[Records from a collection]
'''

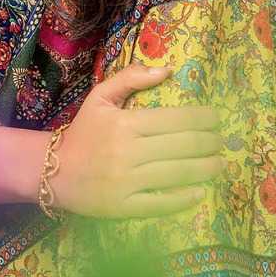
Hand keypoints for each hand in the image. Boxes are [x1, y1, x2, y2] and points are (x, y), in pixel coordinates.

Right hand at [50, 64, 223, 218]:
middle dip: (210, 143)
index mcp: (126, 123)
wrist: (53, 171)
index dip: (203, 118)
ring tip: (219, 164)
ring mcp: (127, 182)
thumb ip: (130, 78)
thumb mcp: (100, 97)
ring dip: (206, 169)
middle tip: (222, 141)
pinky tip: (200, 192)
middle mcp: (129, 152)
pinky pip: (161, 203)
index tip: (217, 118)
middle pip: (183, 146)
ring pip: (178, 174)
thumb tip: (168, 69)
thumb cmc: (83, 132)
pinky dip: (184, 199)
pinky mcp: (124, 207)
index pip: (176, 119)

'''

- _What is being asked_:
Look through the entries above, and wherever a line holds the word "index", copy it.

- _Exercise solution_:
index mcp: (126, 123)
index dip: (203, 118)
index tip: (217, 118)
index pip: (176, 119)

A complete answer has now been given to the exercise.